2026-04-25 13:44:43 -05:00

92 lines
3.8 KiB
Markdown

# Tool surface
Why these specific tools, in this groupings, and how each one is meant to be
chosen over the available shell equivalent. Companion to `crates/tui/src/prompts/agent.txt`.
## Design stance
- **Dedicated tools over `exec_shell` whenever the dedicated tool returns
structured output.** Bash escaping is error-prone and platform behavior
varies (GNU vs BSD `grep`, `rg` is not always installed). Structured
output also frees the model from re-parsing free-form text.
- **`exec_shell` for everything else.** Build, test, format, lint, ad-hoc
commands, anything platform-specific. We don't try to wrap the long tail.

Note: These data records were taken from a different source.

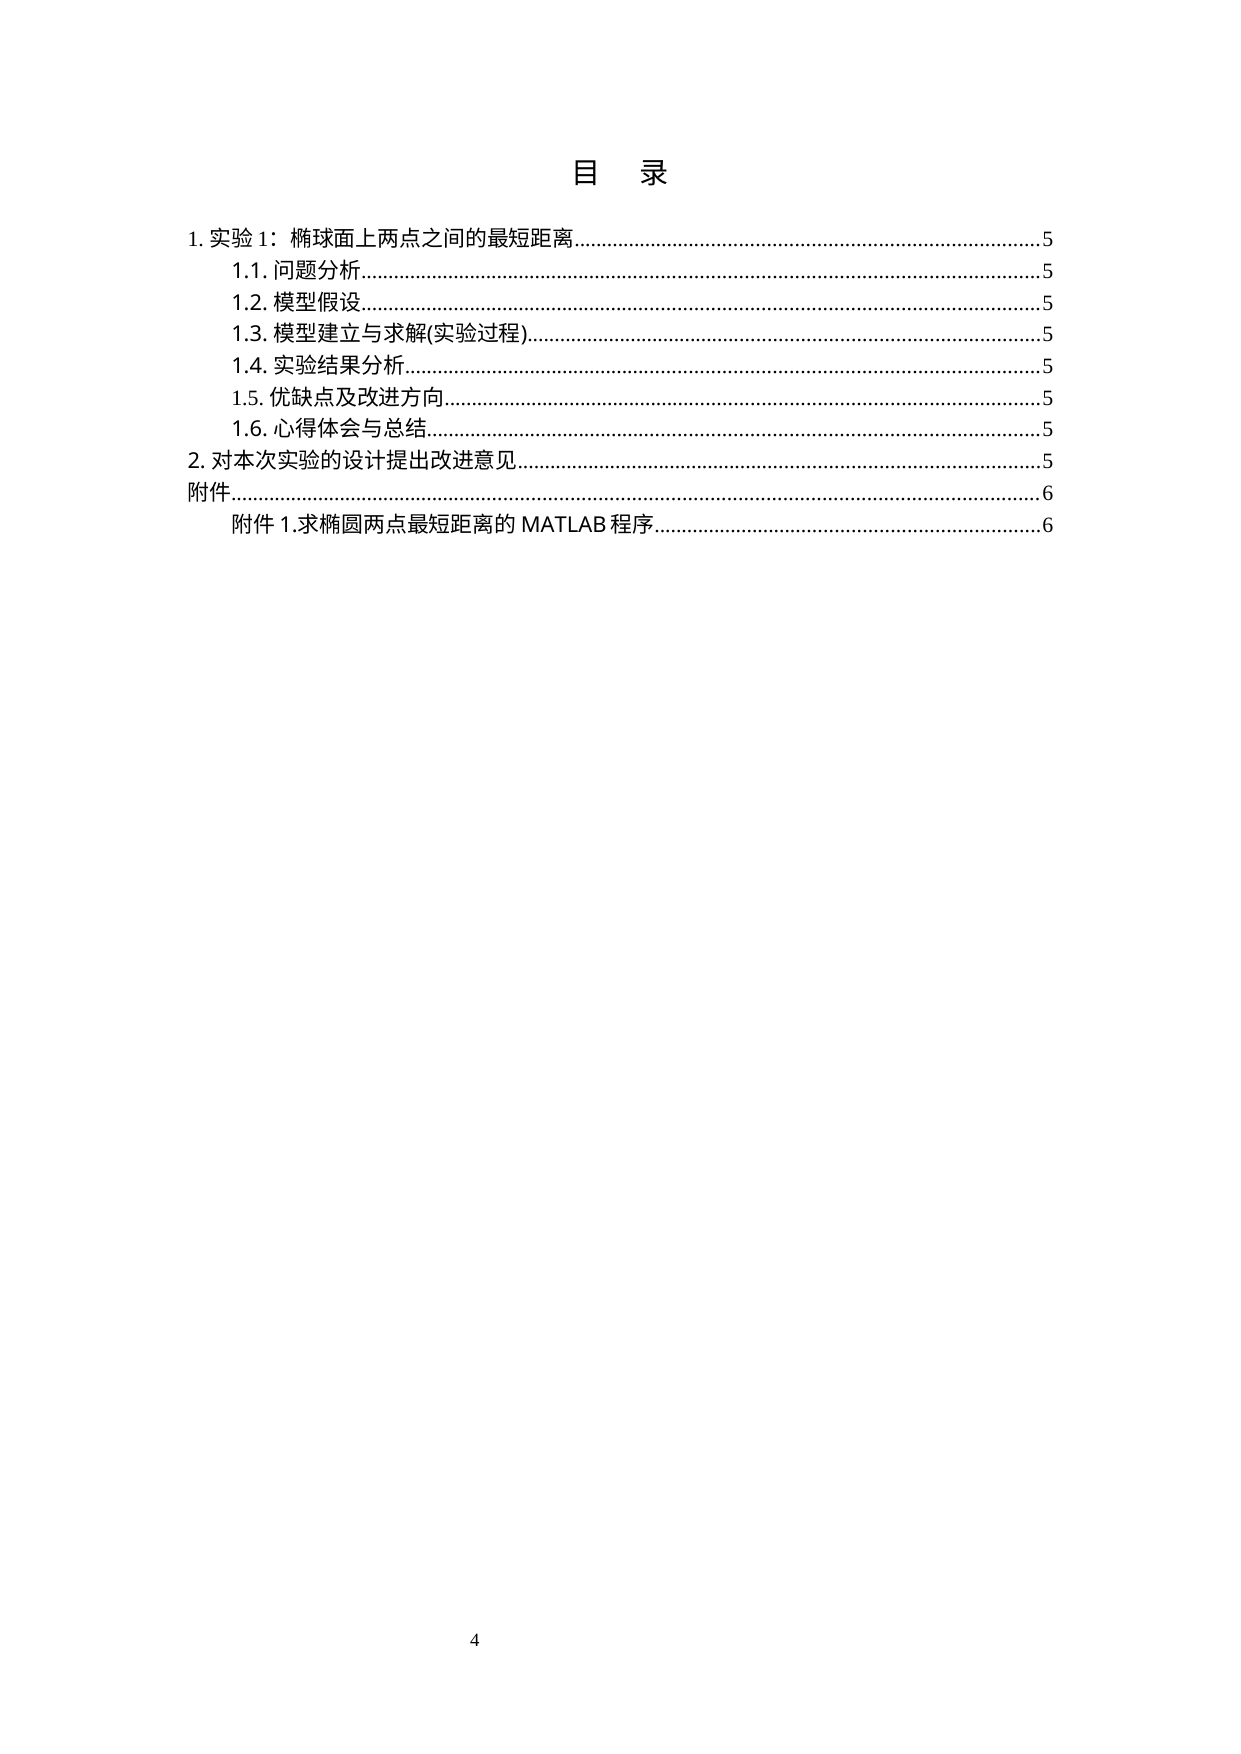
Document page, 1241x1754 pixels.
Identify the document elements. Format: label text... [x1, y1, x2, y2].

text 1.1. 问题分析 5 [231, 253, 1053, 284]
text 1. 实验1：椭球面上两点之间的最短距离 5 [187, 221, 1053, 253]
text 1.2. 模型假设 5 [231, 284, 1053, 316]
text 目 录 [187, 150, 1053, 192]
text 1.5. 优缺点及改进方向 5 [231, 380, 1053, 411]
text 1.4. 实验结果分析 5 [231, 348, 1053, 380]
text 1.3. 模型建立与求解(实验过程) 5 [231, 316, 1053, 348]
text 2. 对本次实验的设计提出改进意见 5 [187, 443, 1053, 475]
text 附件1.求椭圆两点最短距离的MATLAB程序 6 [231, 507, 1053, 538]
text 1.6. 心得体会与总结 5 [231, 411, 1053, 443]
text 附件 6 [187, 475, 1053, 507]
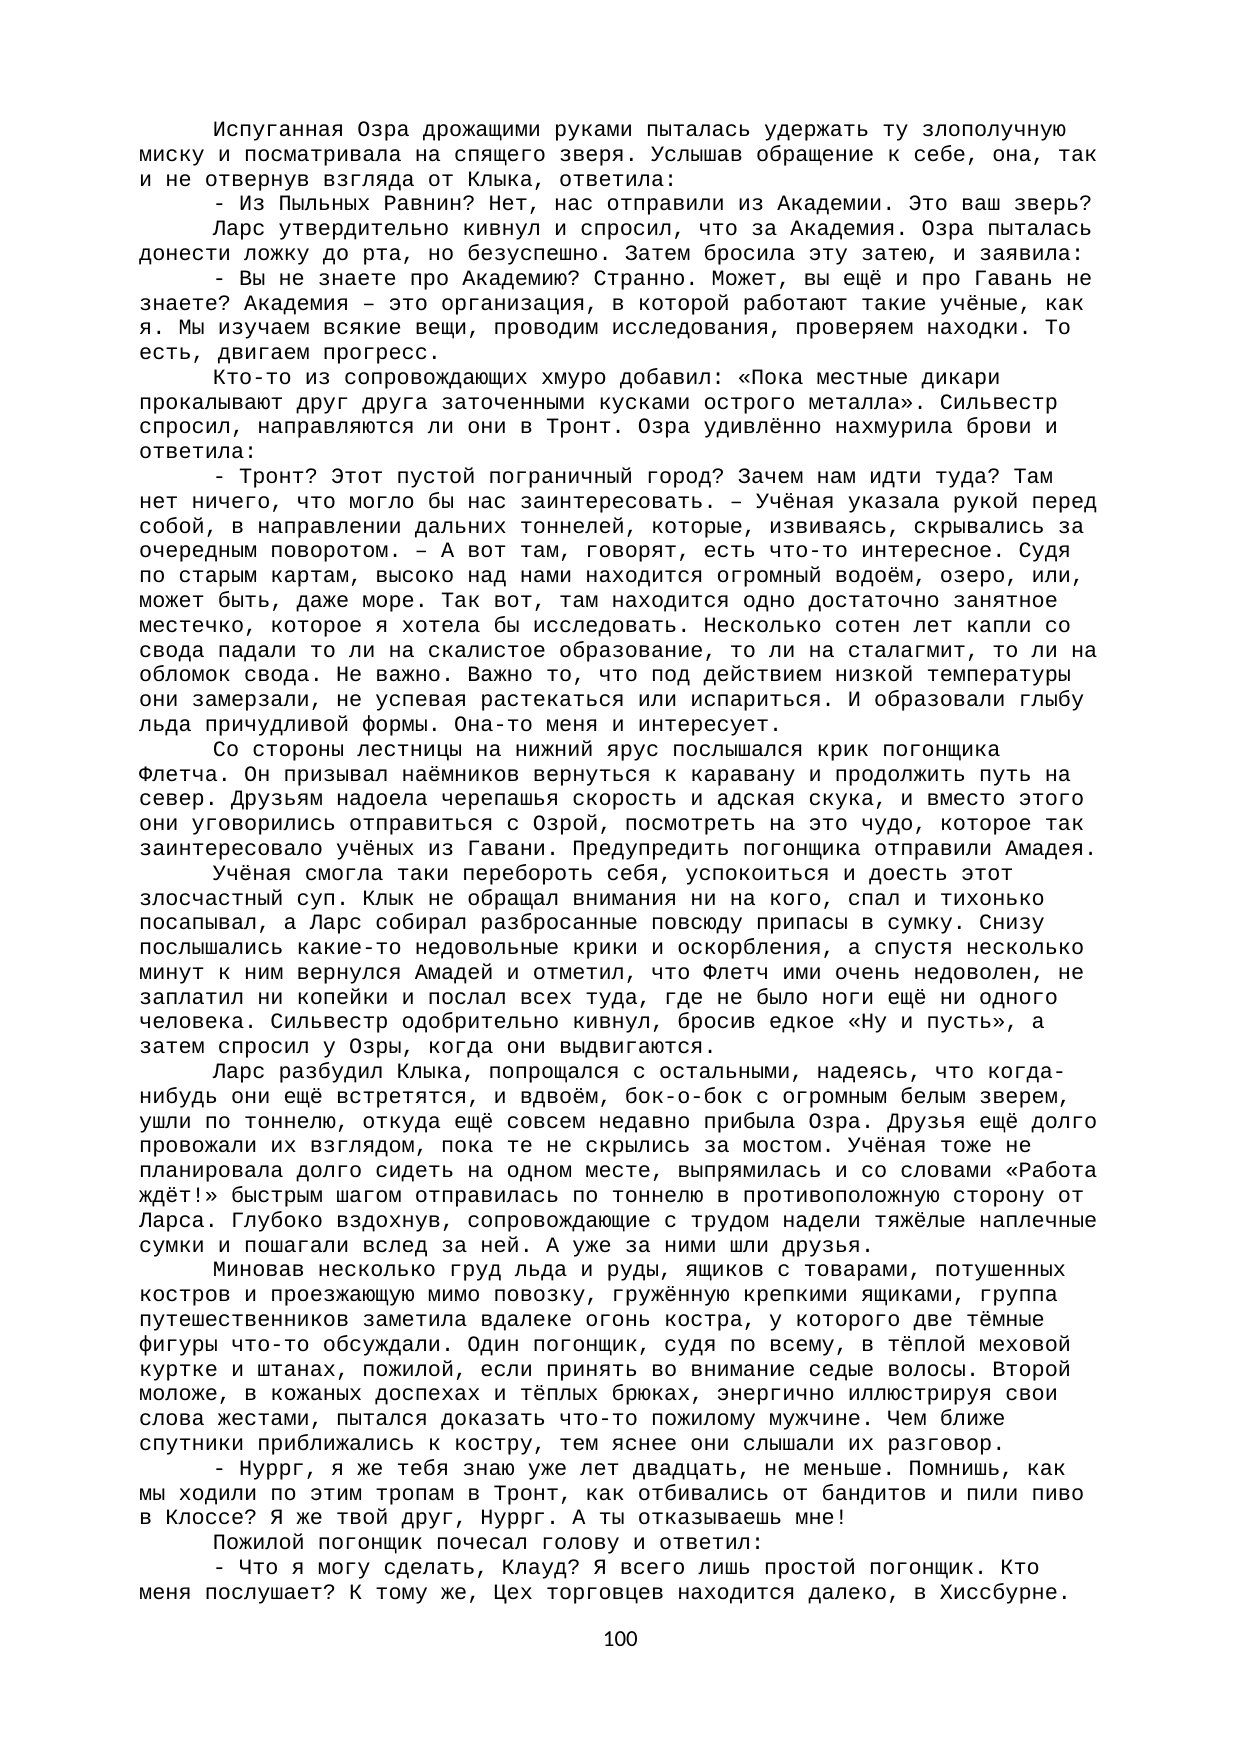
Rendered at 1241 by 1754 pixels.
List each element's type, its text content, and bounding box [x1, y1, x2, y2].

- **Drop tools that don't beat their shell equivalent.** Two-tool aliases
for the same backing operation are a model trap — the LLM will alternate
between them and the cache hit rate suffers.
## Final surface (v0.5.1)
### File operations
| Tool | Niche |
|---|---|
| `read_file` | Read a UTF-8 file. PDFs auto-extracted via `pdftotext` (poppler) when available; `pages: "1-5"` slices large docs. |
| `list_dir` | Structured, gitignore-aware listing. Preferred over `exec_shell("ls")`. |
| `write_file` | Create or overwrite a file. |
| `edit_file` | Search-and-replace inside a single file. Cheaper than a full rewrite. |
| `apply_patch` | Apply a unified diff. The right tool for multi-hunk edits. |
### Search
| Tool | Niche |
|---|---|
| `grep_files` | Regex search file contents within the workspace; structured matches + context lines. Pure-Rust (`regex` crate), no `rg`/`grep` shell-out. |
| `file_search` | Fuzzy-match filenames (not contents). Use when you know roughly the name. |
| `web_search` | DuckDuckGo (with Bing fallback); ranked snippets + `ref_id` for citation. |
| `fetch_url` | Direct HTTP GET on a known URL. Faster than `web_search` when the link is already known. HTML stripped to text by default. |
### Shell
| Tool | Niche |
|---|---|
| `exec_shell` | Run a shell command. Foreground or background (`background: true` returns a `task_id`). |
| `exec_shell_wait` | Poll a background task for incremental output. |
| `exec_shell_interact` | Send stdin to a running background task and read incremental output. |
### Git / diagnostics / testing
| Tool | Niche |
|---|---|
| `git_status` | Inspect repo status without running shell. |
| `git_diff` | Inspect working-tree or staged diffs. |
| `diagnostics` | Workspace, git, sandbox, and toolchain info in one call. |
| `run_tests` | `cargo test` with optional args. |
### Task management
| Tool | Niche |
|---|---|
| `todo_write` | Granular per-item progress. |
| `update_plan` | Structured checklist for complex multi-step work. |
| `note` | One-off important fact for later. |
### Sub-agents
`agent_spawn`, `agent_swarm`, `spawn_agents_on_csv`, plus the supporting
tools (`agent_result` / `swarm_result` / `wait` / `send_input` /
`agent_assign` / `agent_cancel` / `resume_agent` / `agent_list` /
`report_agent_job_result` / `swarm_status`). See `agent.txt` for the
delegation protocol.
## Recently consolidated (v0.5.1)
Removed from the prompt as duplicates of equivalent tools (the underlying
dispatchers still resolve them, so existing sessions don't break — they just
no longer pollute the model's tool list):
- `spawn_agent` → use `agent_spawn`.
- `close_agent` → use `agent_cancel`.
- `assign_agent` → use `agent_assign`.
## Why we don't ship a single `bash` tool
Single-`bash` agents (Claude Code's design) are powerful but hand the model
all the foot-guns of shell scripting: quoting, platform divergence,
side-effects from misread cwd, `cd` not persisting between calls, etc. Our
file tools are also significantly cheaper to render in the transcript
(structured JSON-shaped output collapses better than `ls -la` walls of text).
The model can always fall back to `exec_shell` when something is missing.
The dedicated tools just take the common 80% off the shell escape-hatch.